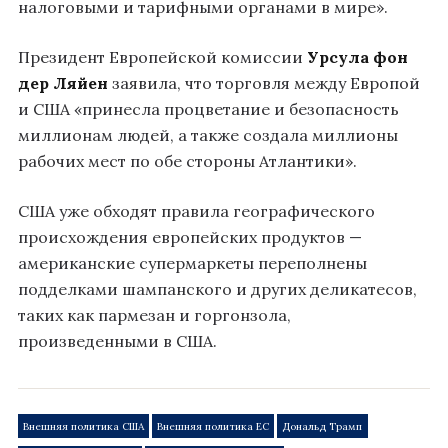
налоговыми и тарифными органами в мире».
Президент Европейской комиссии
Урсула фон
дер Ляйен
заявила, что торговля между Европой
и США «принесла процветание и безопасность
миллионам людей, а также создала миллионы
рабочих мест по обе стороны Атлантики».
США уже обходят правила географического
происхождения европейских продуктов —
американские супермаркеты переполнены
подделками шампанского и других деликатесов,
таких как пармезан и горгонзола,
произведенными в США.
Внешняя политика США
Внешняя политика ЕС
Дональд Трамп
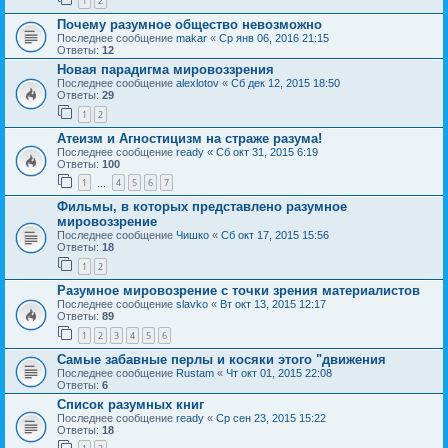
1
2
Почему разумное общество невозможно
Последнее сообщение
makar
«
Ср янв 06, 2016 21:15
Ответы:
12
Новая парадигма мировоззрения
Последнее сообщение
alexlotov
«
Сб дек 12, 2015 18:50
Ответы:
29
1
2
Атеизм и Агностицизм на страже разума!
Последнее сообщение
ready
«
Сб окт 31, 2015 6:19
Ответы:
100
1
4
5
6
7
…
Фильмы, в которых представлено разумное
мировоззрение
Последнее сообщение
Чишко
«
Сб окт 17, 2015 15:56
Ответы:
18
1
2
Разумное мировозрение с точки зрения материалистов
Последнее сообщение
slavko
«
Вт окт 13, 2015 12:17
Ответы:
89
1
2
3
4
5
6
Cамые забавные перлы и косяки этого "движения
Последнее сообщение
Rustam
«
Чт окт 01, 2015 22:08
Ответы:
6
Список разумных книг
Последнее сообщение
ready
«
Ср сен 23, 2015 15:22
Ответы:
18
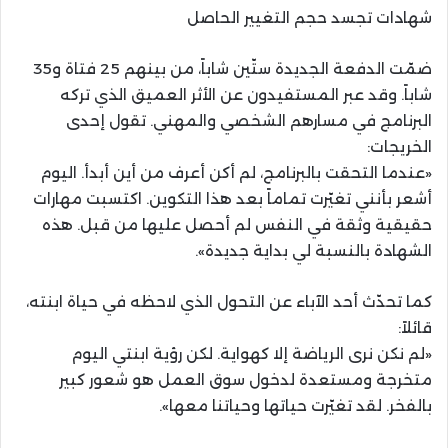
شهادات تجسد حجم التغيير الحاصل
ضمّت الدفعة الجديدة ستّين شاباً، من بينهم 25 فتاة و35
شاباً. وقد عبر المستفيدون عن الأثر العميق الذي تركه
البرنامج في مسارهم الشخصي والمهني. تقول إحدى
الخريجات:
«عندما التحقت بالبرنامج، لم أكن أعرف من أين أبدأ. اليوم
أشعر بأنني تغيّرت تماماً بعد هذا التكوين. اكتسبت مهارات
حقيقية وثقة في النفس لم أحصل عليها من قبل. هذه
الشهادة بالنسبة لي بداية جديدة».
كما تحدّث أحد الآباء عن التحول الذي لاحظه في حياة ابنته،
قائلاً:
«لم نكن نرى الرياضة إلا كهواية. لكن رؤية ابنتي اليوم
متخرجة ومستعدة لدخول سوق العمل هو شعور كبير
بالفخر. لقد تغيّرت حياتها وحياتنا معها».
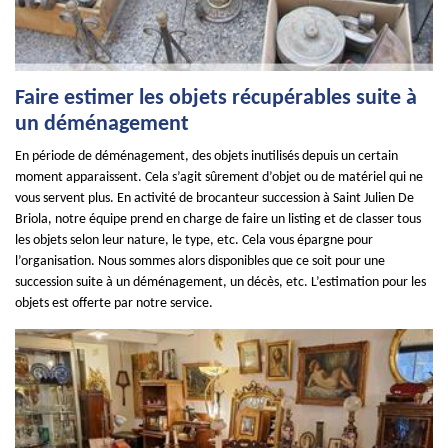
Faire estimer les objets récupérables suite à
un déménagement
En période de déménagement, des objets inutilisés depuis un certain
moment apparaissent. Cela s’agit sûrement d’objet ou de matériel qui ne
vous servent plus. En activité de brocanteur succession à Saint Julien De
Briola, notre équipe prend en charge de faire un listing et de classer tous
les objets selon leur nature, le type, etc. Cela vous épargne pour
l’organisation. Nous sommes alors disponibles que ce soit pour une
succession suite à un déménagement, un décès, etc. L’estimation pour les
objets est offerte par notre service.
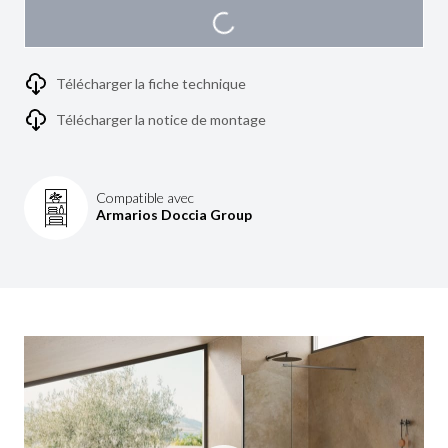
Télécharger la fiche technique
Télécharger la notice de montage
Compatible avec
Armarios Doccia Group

========================

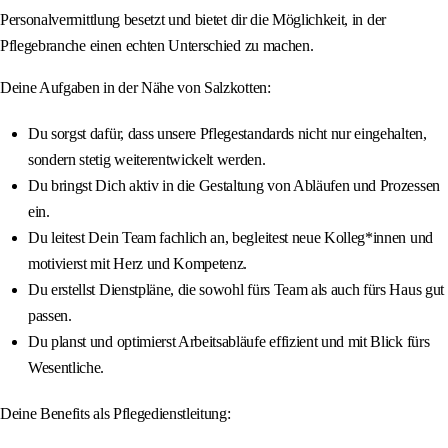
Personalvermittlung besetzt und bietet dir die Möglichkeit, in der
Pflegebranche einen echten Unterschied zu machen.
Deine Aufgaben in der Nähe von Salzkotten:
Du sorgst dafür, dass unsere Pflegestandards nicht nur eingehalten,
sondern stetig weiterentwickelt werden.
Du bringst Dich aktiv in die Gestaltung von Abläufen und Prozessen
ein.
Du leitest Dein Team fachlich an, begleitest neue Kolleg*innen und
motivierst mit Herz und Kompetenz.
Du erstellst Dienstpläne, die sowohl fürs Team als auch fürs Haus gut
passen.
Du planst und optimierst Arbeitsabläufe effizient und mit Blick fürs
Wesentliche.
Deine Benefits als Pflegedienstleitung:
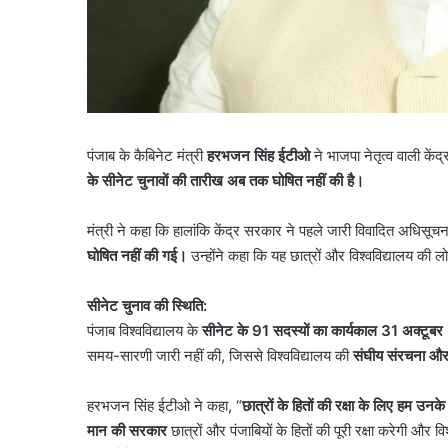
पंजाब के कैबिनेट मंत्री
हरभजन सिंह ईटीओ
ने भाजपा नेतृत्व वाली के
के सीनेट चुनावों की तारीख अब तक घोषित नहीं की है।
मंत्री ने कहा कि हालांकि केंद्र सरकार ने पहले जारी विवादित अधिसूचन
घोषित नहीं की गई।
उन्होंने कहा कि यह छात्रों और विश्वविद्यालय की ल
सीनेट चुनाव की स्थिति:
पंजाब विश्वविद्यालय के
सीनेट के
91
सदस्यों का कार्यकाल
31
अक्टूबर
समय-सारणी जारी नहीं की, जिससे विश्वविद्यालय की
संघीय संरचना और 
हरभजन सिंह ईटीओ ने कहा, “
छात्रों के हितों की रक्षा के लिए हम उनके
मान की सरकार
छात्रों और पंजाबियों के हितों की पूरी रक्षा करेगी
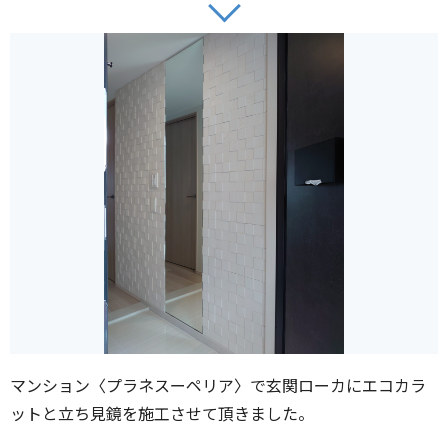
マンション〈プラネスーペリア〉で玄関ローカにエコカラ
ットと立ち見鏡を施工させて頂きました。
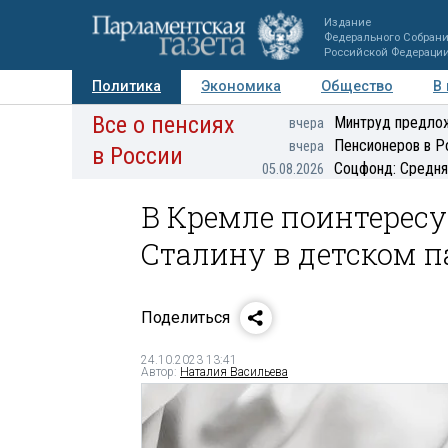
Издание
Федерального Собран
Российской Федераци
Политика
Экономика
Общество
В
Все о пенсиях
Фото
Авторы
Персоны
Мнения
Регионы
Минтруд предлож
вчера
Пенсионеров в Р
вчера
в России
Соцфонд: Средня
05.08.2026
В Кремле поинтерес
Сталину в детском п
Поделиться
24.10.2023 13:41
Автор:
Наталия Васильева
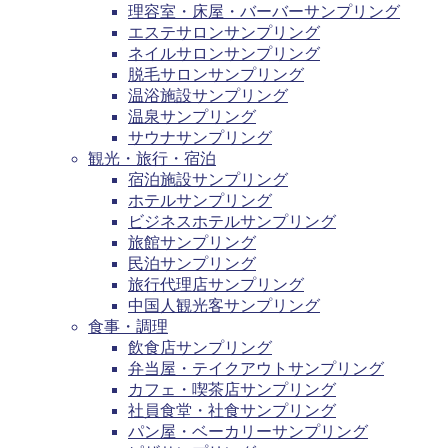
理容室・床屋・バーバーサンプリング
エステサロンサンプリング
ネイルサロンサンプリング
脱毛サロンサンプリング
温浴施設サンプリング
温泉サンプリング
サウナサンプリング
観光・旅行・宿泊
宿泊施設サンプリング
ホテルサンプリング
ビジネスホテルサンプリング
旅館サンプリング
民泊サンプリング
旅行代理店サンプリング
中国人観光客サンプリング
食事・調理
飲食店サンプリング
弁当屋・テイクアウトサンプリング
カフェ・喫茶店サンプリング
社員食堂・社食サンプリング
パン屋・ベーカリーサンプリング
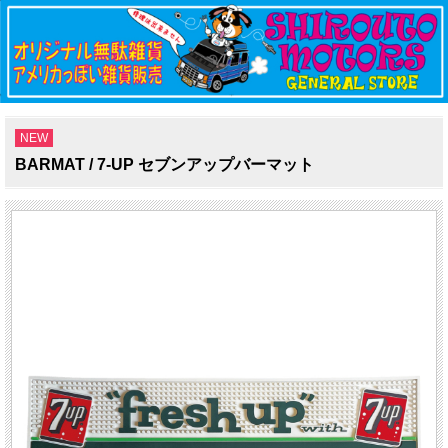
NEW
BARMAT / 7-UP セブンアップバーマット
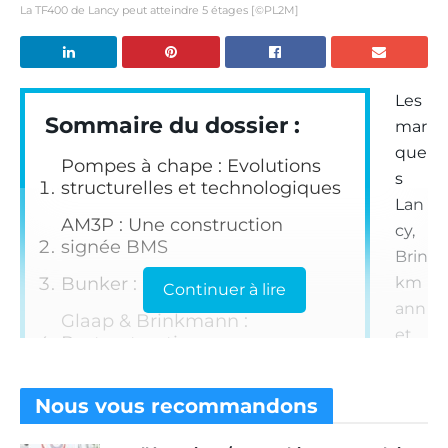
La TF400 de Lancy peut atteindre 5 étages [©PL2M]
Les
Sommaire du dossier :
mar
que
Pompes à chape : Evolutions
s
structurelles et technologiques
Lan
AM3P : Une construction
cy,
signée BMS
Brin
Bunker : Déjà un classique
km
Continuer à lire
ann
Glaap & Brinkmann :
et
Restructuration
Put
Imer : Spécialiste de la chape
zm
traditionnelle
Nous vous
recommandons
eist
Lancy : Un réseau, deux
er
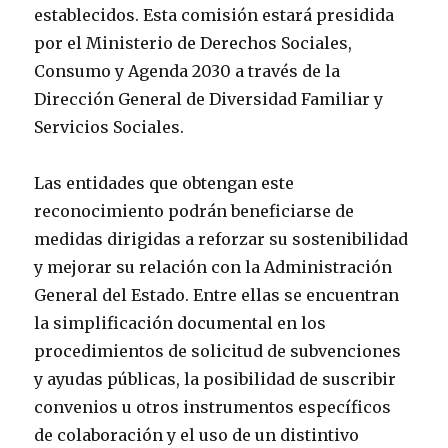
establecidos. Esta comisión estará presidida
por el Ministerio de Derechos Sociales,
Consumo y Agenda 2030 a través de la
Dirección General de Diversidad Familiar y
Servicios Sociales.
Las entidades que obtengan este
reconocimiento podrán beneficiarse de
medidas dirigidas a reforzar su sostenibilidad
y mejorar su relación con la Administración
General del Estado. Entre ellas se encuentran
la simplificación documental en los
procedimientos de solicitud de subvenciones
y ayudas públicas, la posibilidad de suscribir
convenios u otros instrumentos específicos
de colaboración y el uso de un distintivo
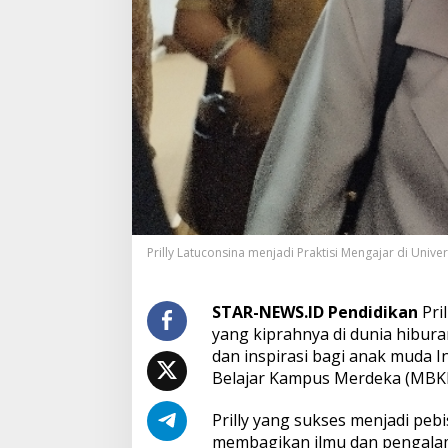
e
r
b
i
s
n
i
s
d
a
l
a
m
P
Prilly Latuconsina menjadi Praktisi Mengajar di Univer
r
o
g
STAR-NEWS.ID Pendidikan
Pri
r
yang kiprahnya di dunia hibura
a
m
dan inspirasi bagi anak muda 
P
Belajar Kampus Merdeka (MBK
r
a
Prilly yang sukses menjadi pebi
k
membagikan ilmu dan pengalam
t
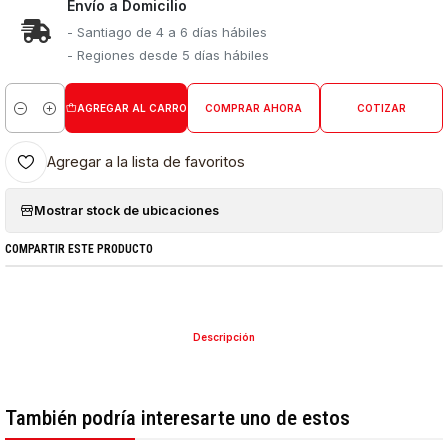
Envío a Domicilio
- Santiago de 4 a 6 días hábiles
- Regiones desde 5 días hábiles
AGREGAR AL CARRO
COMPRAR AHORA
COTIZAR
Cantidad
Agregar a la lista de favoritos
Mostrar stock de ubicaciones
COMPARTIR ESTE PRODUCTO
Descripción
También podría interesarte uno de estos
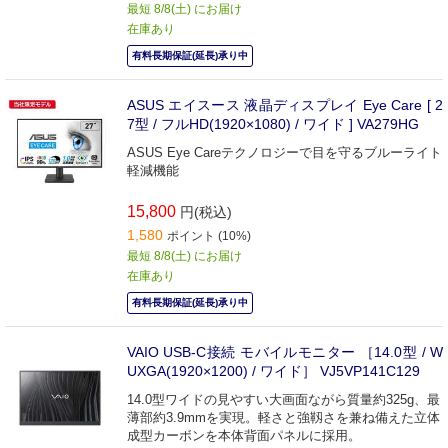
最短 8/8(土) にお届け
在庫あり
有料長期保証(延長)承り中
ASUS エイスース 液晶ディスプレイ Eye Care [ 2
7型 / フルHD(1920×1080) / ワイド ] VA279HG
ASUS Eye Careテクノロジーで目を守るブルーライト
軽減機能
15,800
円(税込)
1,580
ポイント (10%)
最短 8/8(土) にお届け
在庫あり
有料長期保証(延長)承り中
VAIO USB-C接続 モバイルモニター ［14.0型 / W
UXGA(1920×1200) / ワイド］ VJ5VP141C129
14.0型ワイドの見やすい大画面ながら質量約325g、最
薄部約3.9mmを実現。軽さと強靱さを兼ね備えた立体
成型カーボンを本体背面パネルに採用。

========================

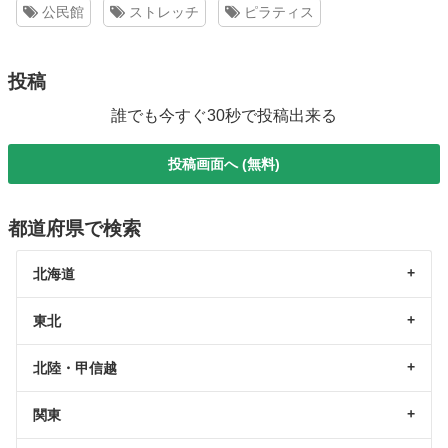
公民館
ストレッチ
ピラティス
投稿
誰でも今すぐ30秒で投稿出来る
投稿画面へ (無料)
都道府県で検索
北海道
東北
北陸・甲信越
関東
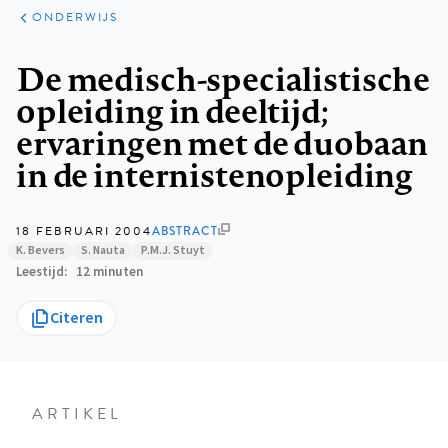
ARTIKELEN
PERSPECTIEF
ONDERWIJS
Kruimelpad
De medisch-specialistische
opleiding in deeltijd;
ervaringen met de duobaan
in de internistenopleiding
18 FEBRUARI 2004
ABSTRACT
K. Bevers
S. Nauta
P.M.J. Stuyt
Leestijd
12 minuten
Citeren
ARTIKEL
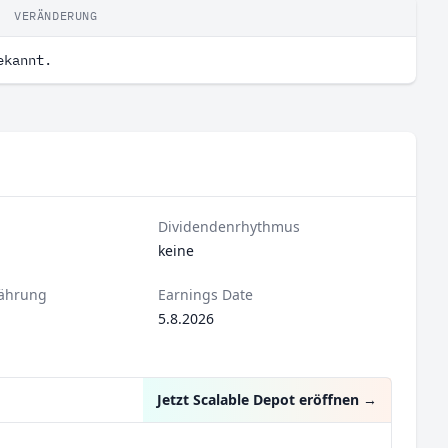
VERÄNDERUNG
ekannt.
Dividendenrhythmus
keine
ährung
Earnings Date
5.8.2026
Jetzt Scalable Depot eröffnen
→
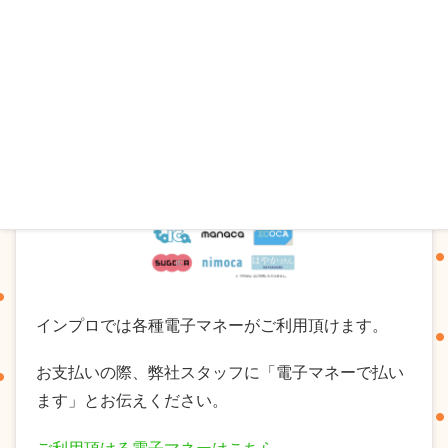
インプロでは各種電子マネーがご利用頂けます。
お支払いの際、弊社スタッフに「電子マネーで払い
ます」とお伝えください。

========================

Task directions
Across the whole listing, how many lines contain the string "hábiles"? Give the number and no more.

Expected answer
2